I do not know if Jameis Winston raped anybody, as has been alleged. Or if the sex Winston had with the complainant last December was consensual, as his lawyer argued last week.
I do not know if a detective really warned this complainant against pursuing charges because Tallahassee is “a big football town,” as also has been alleged. Or if charges were later in coming for murkier reasons, as has been intimated by many of my media brethren.
What I know for sure is 99 percent of the media members repeating various versions of “why now?” are dudes. And what they see as a red flag, hesitancy on the part of this alleged victim to pursue rape changes in a timely manner, is actually quite reasonable to anybody with girl parts.
What I know for sure, what every single woman who has ever been raped or lived through the rape of a friend or a sister or daughter knows for sure, is there are no easy decisions in the aftermath.
Say nothing, and it haunts you.
Press charges, and the hell oftentimes is just beginning.
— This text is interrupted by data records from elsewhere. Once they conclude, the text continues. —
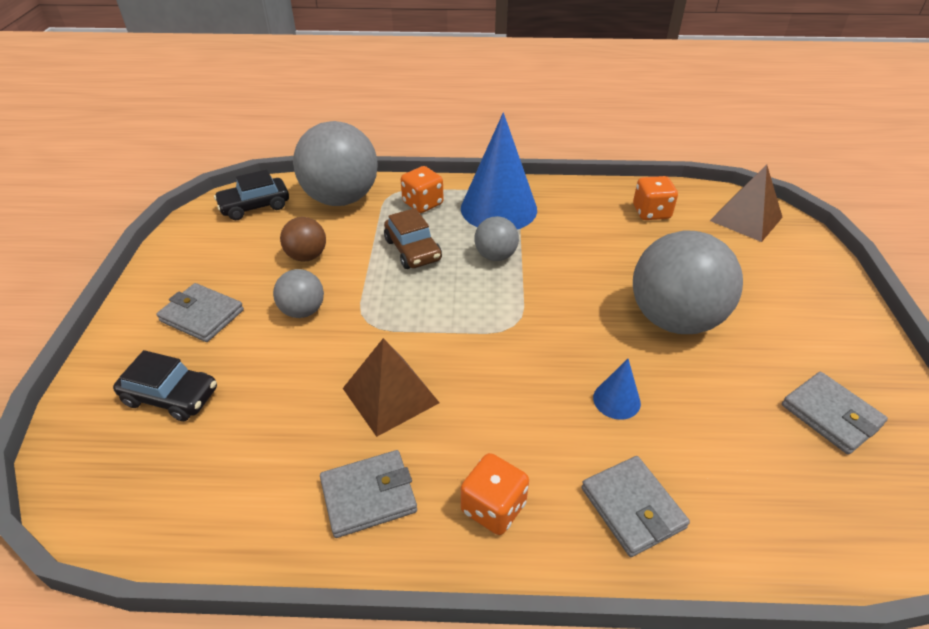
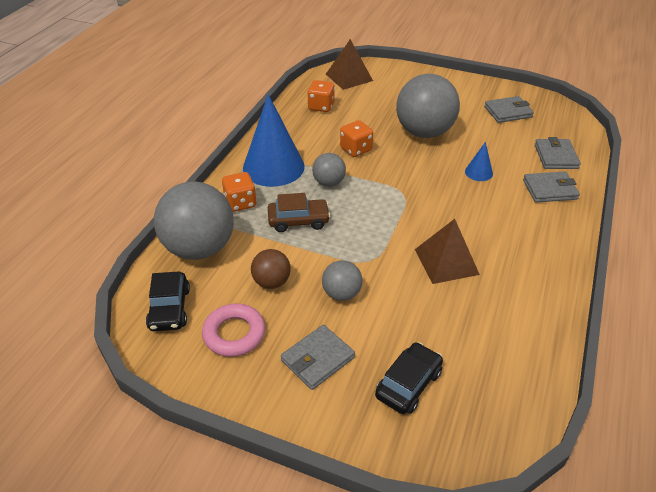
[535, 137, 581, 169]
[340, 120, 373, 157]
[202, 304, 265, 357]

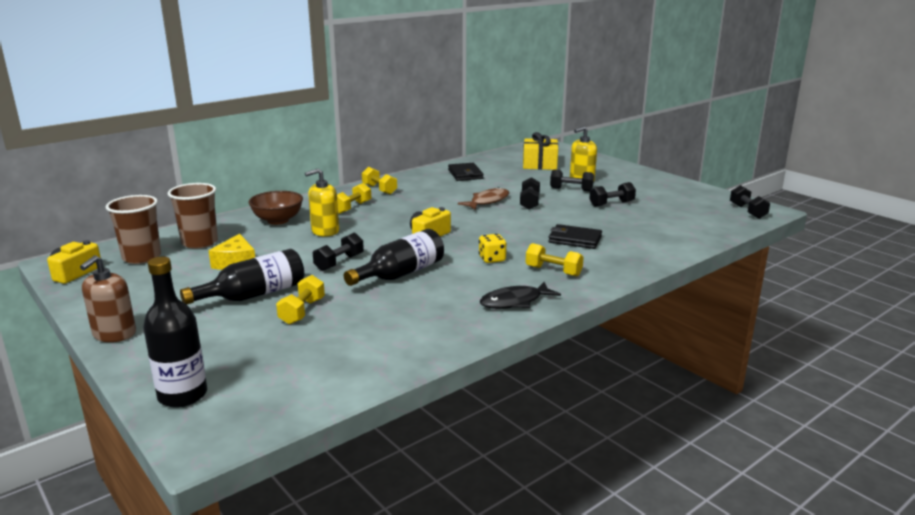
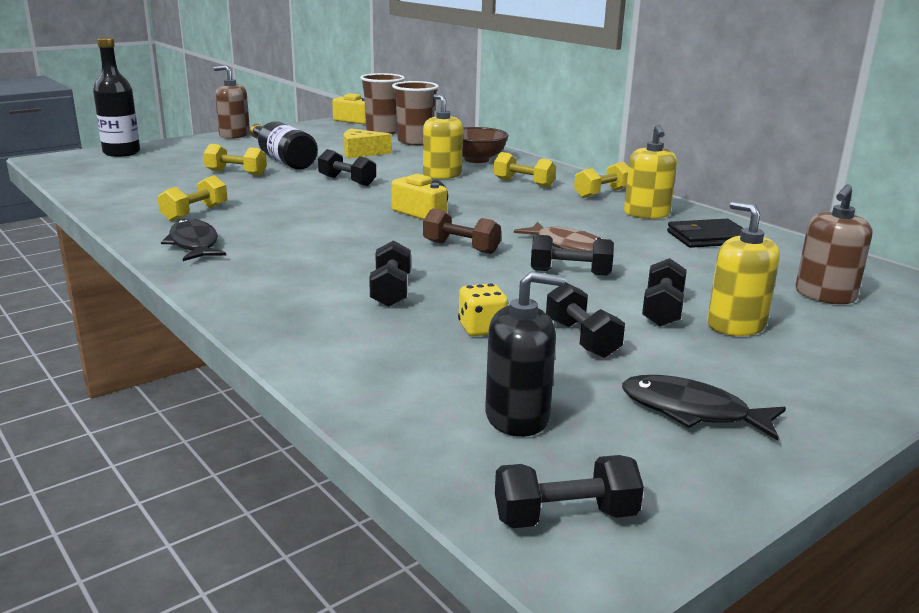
[796, 184, 872, 304]
[369, 240, 411, 307]
[344, 229, 444, 286] (first image)
[458, 283, 508, 336]
[158, 175, 227, 221]
[624, 124, 677, 219]
[423, 208, 501, 254]
[485, 271, 566, 437]
[622, 375, 786, 440]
The sad truth about what the Tallahassee detective allegedly said is how accurate it is; life becomes hell for rape victims. Because even now, even in 2013, how we deal with rape very much includes putting the accuser on trial — what she wore, how much she had to drink, her sexual history. This scares many women from saying anything, from walking into a police station, from pressing charges in even clear-cut, stranger-rape cases where villains and victims easily delineate themselves.
A lot of sexual assault, though, happens in shades of greys — dates gone awry, “Nos” that go unheeded, invasions of girls too intoxicated to say yes or no. As Robin Thicke so popularly crooned, we live in a world of blurred lines and this blurry grey area further deters women from coming forward.
In a timely manner.
Without any hesitation.
Or at all.
So it is not a red flag to me, whatsoever, that a young girl accusing a big-name football player in a big-time college football town in a possible National Championship-season might go back and forth and forth and back on whether to press forward. It is totally sane, especially in light of what went down in Steubenville and that small town in Kansas. In both cases, young girls accused football players of sexual assault and were bullied and harassed and tortured for demanding justice.
And let’s say for a second that this girl in this Winston case really was raped, and again I do not know, how awful that must be to awake on a Saturday to hear sports talkers debating what your worst moment does to his Heisman chances, or see fellow students with signs supporting this guy, or reading comments below stories calling you a whore.
Of course, she was intimidated.
Why now is because she finally became more angry than scared.
Again, I do not know if Jameis is guilty or innocent and I am not pretending I do. I met him only once, in the aftermath of the victory against Miami, and walked away as charmed as everybody else. This means nothing. As I have said many, many times before, the biggest mistake we make is pretending we know athletes by watching them on Saturdays or hearing sound bites from them. As we have seen time and time again, with athletes and with everybody, what people pretend to be in public is not necessarily what they are when they think nobody is looking.
Whatever happened last December, a rape or a false allegation from a consensual sexual encounter, there are no winners in this. Whatever the truth is, it is ugly.
So we probably need to dial back on turning this into just another sports debate, because right now, about the only thing missing in this Jameis Winston conversation is Lee Corso donning a Jameis or accuser head as a cheering throng reacts behind him.